The brand-new Nicklaus course at Pinehills spreads out
handsomely through oak and pine woodlands, sailing along natural ridges and
hugging the deep, dry depressions known as kettles. There are more holes on this
6,640-yard (blue tees) course that place a premium on the second shot, but
you'll come upon some demanding driving holes, as well. On a moist, early-May
day, a threesome I joined up with opted to play from the whites (6,129 yards)
and still met a stiff challenge. Working its way through spacious corridors
(trust me, there are Cape courses where too
narrow a chute was cut for most holes), the Nicklaus layout at Pinehills reveals
some stimulating tilt and ripple on its fairways. The slyly swerving par-4
fifth, with rough-lined bunkering at the turn and also greenside, plays tighter
than it looks. Throughout this 18 there are aesthetic delights. Finishing out on
No. 2 green in a raw breeze, we experienced group hypnosis as we stared at a
hillside cloistering the green while its high fescue grass billowed madly but in
an odd, repeating pattern.
The Jones Course is no less adventurous than the Nicklaus in
the way it scales the ridges and sets up shots across the kettles. Many par-4s
and par-5s on this elder of the two 18s feature raised fairways, which give the
landing area a dramatic visual definition as you stand on the tee, but also
paint a clear picture of the awkward, below-grade lie you'll have if you drive
your ball off-line. On both courses, you find sets of par-3s that play
knob-to-bluff or over-the-kettle and offer not just visual satisfaction but a
chance to make double-bogey quickly.
The only precedent for the Pinehills concept in this region
is New Seabury, which looks back on a zigzag history but appeared reborn during
a recent visit. This is a resort-real estate-country club development that
opened during the Kennedy Administration (can't write about the Cape and leave
that name out, right?) and stunned the Cape's
leisure industry with its sheer scale and outsized ambitions. A few mission
statements later, the 2,600-acre property just across Nantucket Sound from
Martha's Vineyard seems, at long last, to have
come fully of age. New ownership (which includes the financier Carl Icahn)
knocked down the existing clubhouse ("It was a temporary building that happened
to last 40 years," quips director of golf Scott Nickerson) and replaced it with
a jaw-dropping, 42,000-square-foot colossus as swank as any golf clubhouse on
the East Coast—private or public. Along with being a drop-dead place to hold
your daughter's wedding (New Seabury figures to do some 120 wedding receptions
this year), this tan-shingled, hip-roofed clubhouse sends a message of stability
and ample resources to fund the future. Somewhere in that future will be new
housing phases and, according to management, a 150-room resort hotel.

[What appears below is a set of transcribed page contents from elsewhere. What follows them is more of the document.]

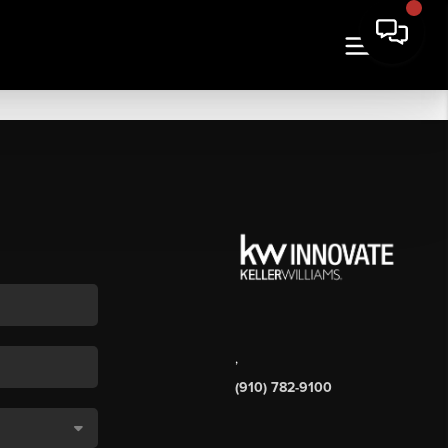
,
(910) 782-9100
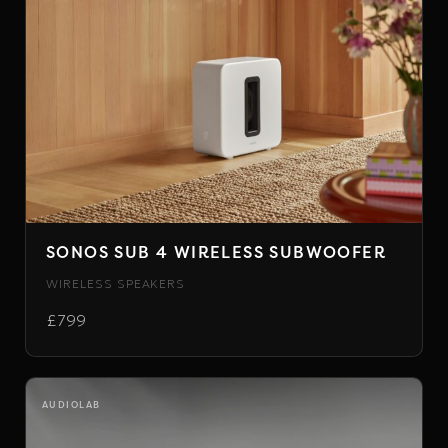
SONOS SUB 4 WIRELESS SUBWOOFER
WIRELESS SPEAKERS
£799
AUDIOLAB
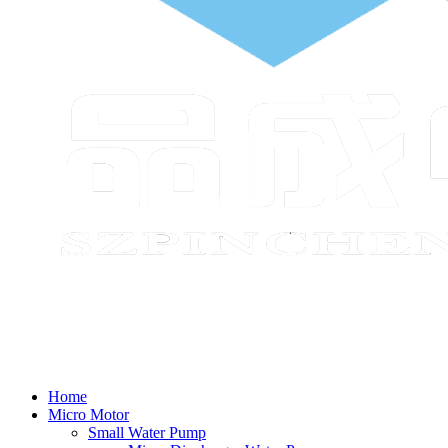
Home
Micro Motor
Small Water Pump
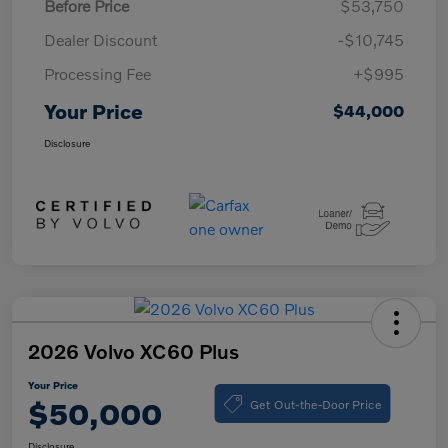
Before Price
$53,750
Dealer Discount
-$10,745
Processing Fee
+$995
Your Price
$44,000
Disclosure
2026 Volvo XC60 Plus
Your Price
Get Out-the-Door Price
$50,000
Disclosure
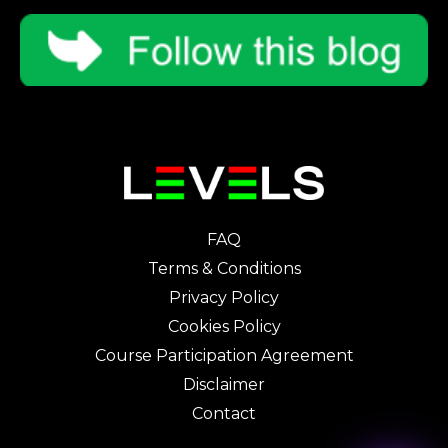
FAQ
Terms & Conditions
Privacy Policy
Cookies Policy
Course Participation Agreement
Disclaimer
Contact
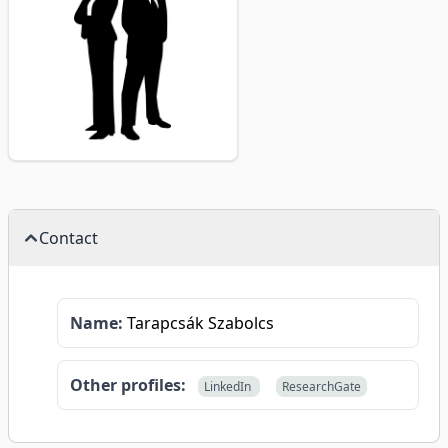
Contact
Name:
Tarapcsák Szabolcs
Other profiles:
LinkedIn
ResearchGate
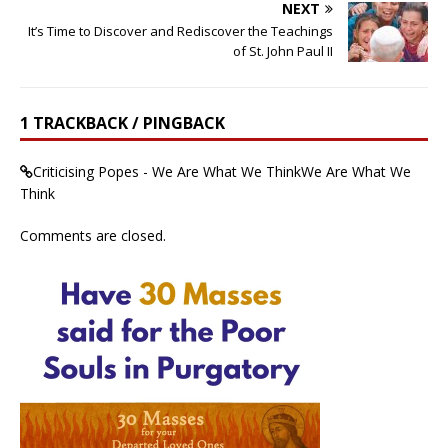
NEXT
It’s Time to Discover and Rediscover the Teachings
of St. John Paul II
1 TRACKBACK / PINGBACK
Criticising Popes - We Are What We ThinkWe Are What We
Think
Comments are closed.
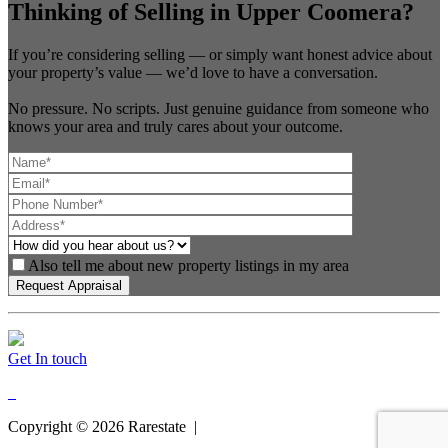
Thinking of Selling in Upper Coomera?
If you’re considering selling — or simply want honest advice about
your property’s value — we’d love to have a conversation.
No pressure. No scripts. Just genuine guidance from someone who
knows your area and truly cares about your outcome.
Also tell me about new property listings in my area
Get In touch
Copyright ©
2026
Rarestate |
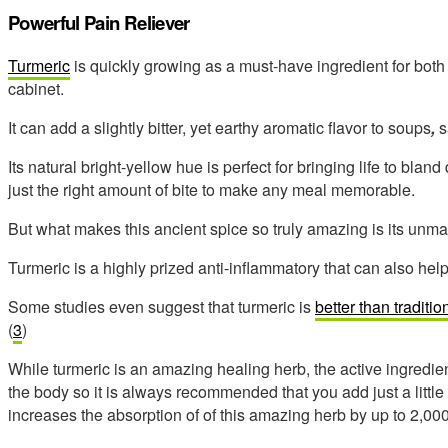
Powerful Pain Reliever
Turmeric
is quickly growing as a must-have ingredient for bot
cabinet.
It can add a slightly bitter, yet earthy aromatic flavor to soups
,
s
Its natural bright-yellow hue is perfect for bringing life to bla
just the right amount of bite to make any meal memorable.
But what makes this ancient spice so truly amazing is its unm
Turmeric is a highly prized anti-inflammatory that can also help t
Some studies even suggest that turmeric is
better than tradit
(
3
)
While turmeric is an amazing healing herb, the active ingredien
the body so it is always recommended that you add just a little
increases the absorption of of this amazing herb by up to 2,000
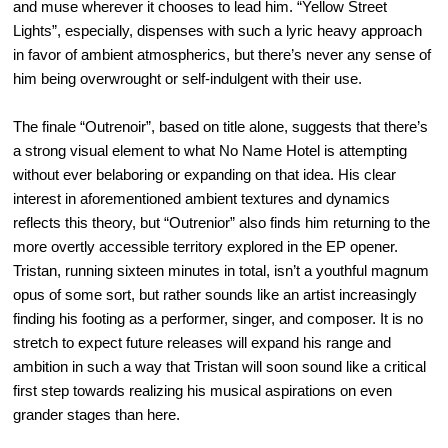
and muse wherever it chooses to lead him. “Yellow Street
Lights”, especially, dispenses with such a lyric heavy approach
in favor of ambient atmospherics, but there’s never any sense of
him being overwrought or self-indulgent with their use.
The finale “Outrenoir”, based on title alone, suggests that there’s
a strong visual element to what No Name Hotel is attempting
without ever belaboring or expanding on that idea. His clear
interest in aforementioned ambient textures and dynamics
reflects this theory, but “Outrenior” also finds him returning to the
more overtly accessible territory explored in the EP opener.
Tristan, running sixteen minutes in total, isn’t a youthful magnum
opus of some sort, but rather sounds like an artist increasingly
finding his footing as a performer, singer, and composer. It is no
stretch to expect future releases will expand his range and
ambition in such a way that Tristan will soon sound like a critical
first step towards realizing his musical aspirations on even
grander stages than here.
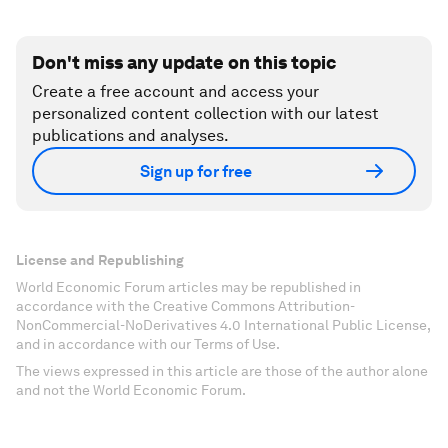
Don't miss any update on this topic
Create a free account and access your
personalized content collection with our latest
publications and analyses.
Sign up for free
License and Republishing
World Economic Forum articles may be republished in
accordance with the Creative Commons Attribution-
NonCommercial-NoDerivatives 4.0 International Public License,
and in accordance with our Terms of Use.
The views expressed in this article are those of the author alone
and not the World Economic Forum.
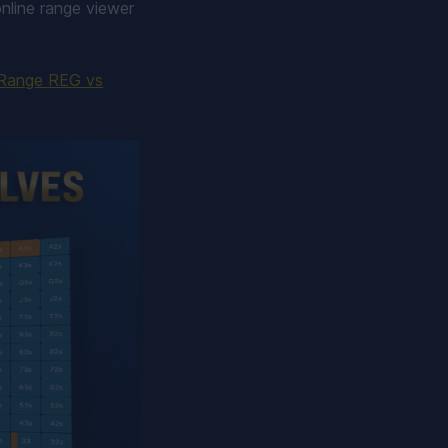
nline range viewer
Range REG vs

For now,
there are charming clusters of modern rental accommodations and residential
resales on a limited basis.
If you haven't teed it up at New Seabury lately, expect to
find a thoroughly renovated Green Course—now known as the Dunes—and a polished
up Blue 18 now known as the Ocean Course. The latter's sublime four-hole glide
along the waterfront with thrilling views of Martha's Vineyard are unchanged,
and the overall specialness of this William Mitchell design endures. During a
break from his renovation work on the Dunes Course, however, course designer
Marvin Armstrong visited the Ocean and redid some landing areas to prevent wily
regulars from cutting off doglegs and shortening their trips. Nos. 10 and 18 got
the Armstrong treatment, as did the par-4 ninth.